This repo contains 5 main different notebooks that accomplish a different steps and models of this project:
- 01:
01-read-data.ipynb
: Reading in data - 02:
02-sentence-embedding.ipynb
: Create the sentence embeddings by BERT models - 03:
06-fine-tune-our-dataset.ipynb
: Multi-Genre Natural Language Inference - 04:
05-Train-CrossEncoder-scores.ipynb
: Cross-Encoder Regression Model - 05:
04-Train-CrossEncoder-classification.ipynb
: Cross-Encoder Classification Model
Nearly everyone in our Social Network Class has utilized a recommender system one way or another, whether it be browsing through recommended items on a online clothing retail store, viewing advertisements that pop up on the side of our screen, or even when grocery shopping online. Our group wanted to explore what goes behind building these systems and how a computer identifies between relevant to irrelevant items.

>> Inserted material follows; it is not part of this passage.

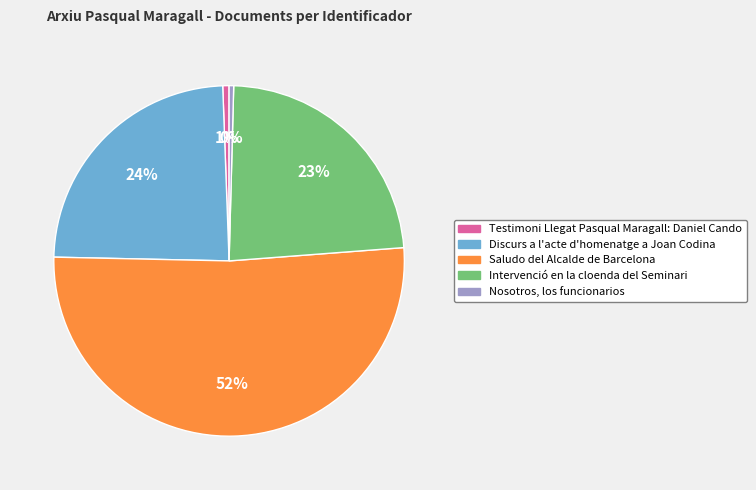

True or false: Discurs a l'acte d'homenatge a Joan Codina accounts for 11% of the total.

False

Our project was based on the Amazon KDD Cup 2022 where the overall goal of the competition was to ultimately improve the relevance of search results. This is an important task as such improvements can significantly enhance the customer experience and increase their engagement with the online Amazon platform. While there have been made incredible advancements int he field of machine learning and data science as a whole, accurately classifying items in a recommender system remains a challenging task. Some of these difficulties range from noisy datasets, ambiguous query searches, and the potential lack of diversity in the items available. Further, the goals of recommender systems is not only to accurately classify relevant items, but also to rank them in order of relevance.